▶ **The problem**: Please convert the rows below into a numbered list, leaving out any blank lines.

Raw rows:
## Start

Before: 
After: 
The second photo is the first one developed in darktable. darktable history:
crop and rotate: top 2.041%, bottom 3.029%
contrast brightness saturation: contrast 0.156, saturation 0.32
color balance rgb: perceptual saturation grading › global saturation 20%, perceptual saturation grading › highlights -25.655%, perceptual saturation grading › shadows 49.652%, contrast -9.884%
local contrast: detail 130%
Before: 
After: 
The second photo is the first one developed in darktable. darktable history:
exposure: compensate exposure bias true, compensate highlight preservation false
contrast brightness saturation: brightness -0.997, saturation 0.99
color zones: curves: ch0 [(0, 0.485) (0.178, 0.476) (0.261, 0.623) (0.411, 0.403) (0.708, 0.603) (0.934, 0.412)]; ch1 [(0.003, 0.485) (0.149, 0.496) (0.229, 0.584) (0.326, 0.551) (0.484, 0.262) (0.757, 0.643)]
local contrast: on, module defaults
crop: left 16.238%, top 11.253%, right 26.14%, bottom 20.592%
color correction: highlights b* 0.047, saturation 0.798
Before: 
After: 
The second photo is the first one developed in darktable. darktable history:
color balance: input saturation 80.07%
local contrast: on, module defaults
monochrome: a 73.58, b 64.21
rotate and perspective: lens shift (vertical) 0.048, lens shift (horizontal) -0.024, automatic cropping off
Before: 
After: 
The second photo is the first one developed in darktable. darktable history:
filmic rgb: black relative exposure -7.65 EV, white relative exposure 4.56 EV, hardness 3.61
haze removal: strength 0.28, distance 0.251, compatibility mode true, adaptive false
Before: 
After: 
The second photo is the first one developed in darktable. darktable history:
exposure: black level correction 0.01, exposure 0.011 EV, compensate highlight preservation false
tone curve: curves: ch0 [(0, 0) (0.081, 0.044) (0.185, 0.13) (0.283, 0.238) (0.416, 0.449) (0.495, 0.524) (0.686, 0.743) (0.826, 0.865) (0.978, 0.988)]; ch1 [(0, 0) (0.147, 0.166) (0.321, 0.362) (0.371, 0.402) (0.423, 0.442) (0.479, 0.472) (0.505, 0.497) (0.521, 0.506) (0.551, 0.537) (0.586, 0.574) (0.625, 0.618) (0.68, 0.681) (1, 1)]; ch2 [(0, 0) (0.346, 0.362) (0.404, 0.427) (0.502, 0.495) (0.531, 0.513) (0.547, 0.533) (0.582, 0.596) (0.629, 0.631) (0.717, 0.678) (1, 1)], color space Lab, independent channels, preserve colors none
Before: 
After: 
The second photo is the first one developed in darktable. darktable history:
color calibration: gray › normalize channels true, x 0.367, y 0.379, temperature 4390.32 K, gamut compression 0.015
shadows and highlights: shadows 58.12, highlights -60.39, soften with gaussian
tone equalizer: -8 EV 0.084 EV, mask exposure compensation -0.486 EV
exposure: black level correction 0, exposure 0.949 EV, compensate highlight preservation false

## End

▶ **Answer for the task**:
1. Before: 
2. After: 
3. The second photo is the first one developed in darktable. darktable history:
4. crop and rotate: top 2.041%, bottom 3.029%
5. contrast brightness saturation: contrast 0.156, saturation 0.32
6. color balance rgb: perceptual saturation grading › global saturation 20%, perceptual saturation grading › highlights -25.655%, perceptual saturation grading › shadows 49.652%, contrast -9.884%
7. local contrast: detail 130%
8. Before: 
9. After: 
10. The second photo is the first one developed in darktable. darktable history:
11. exposure: compensate exposure bias true, compensate highlight preservation false
12. contrast brightness saturation: brightness -0.997, saturation 0.99
13. color zones: curves: ch0 [(0, 0.485) (0.178, 0.476) (0.261, 0.623) (0.411, 0.403) (0.708, 0.603) (0.934, 0.412)]; ch1 [(0.003, 0.485) (0.149, 0.496) (0.229, 0.584) (0.326, 0.551) (0.484, 0.262) (0.757, 0.643)]
14. local contrast: on, module defaults
15. crop: left 16.238%, top 11.253%, right 26.14%, bottom 20.592%
16. color correction: highlights b* 0.047, saturation 0.798
17. Before: 
18. After: 
19. The second photo is the first one developed in darktable. darktable history:
20. color balance: input saturation 80.07%
21. local contrast: on, module defaults
22. monochrome: a 73.58, b 64.21
23. rotate and perspective: lens shift (vertical) 0.048, lens shift (horizontal) -0.024, automatic cropping off
24. Before: 
25. After: 
26. The second photo is the first one developed in darktable. darktable history:
27. filmic rgb: black relative exposure -7.65 EV, white relative exposure 4.56 EV, hardness 3.61
28. haze removal: strength 0.28, distance 0.251, compatibility mode true, adaptive false
29. Before: 
30. After: 
31. The second photo is the first one developed in darktable. darktable history:
32. exposure: black level correction 0.01, exposure 0.011 EV, compensate highlight preservation false
33. tone curve: curves: ch0 [(0, 0) (0.081, 0.044) (0.185, 0.13) (0.283, 0.238) (0.416, 0.449) (0.495, 0.524) (0.686, 0.743) (0.826, 0.865) (0.978, 0.988)]; ch1 [(0, 0) (0.147, 0.166) (0.321, 0.362) (0.371, 0.402) (0.423, 0.442) (0.479, 0.472) (0.505, 0.497) (0.521, 0.506) (0.551, 0.537) (0.586, 0.574) (0.625, 0.618) (0.68, 0.681) (1, 1)]; ch2 [(0, 0) (0.346, 0.362) (0.404, 0.427) (0.502, 0.495) (0.531, 0.513) (0.547, 0.533) (0.582, 0.596) (0.629, 0.631) (0.717, 0.678) (1, 1)], color space Lab, independent channels, preserve colors none
34. Before: 
35. After: 
36. The second photo is the first one developed in darktable. darktable history:
37. color calibration: gray › normalize channels true, x 0.367, y 0.379, temperature 4390.32 K, gamut compression 0.015
38. shadows and highlights: shadows 58.12, highlights -60.39, soften with gaussian
39. tone equalizer: -8 EV 0.084 EV, mask exposure compensation -0.486 EV
40. exposure: black level correction 0, exposure 0.949 EV, compensate highlight preservation false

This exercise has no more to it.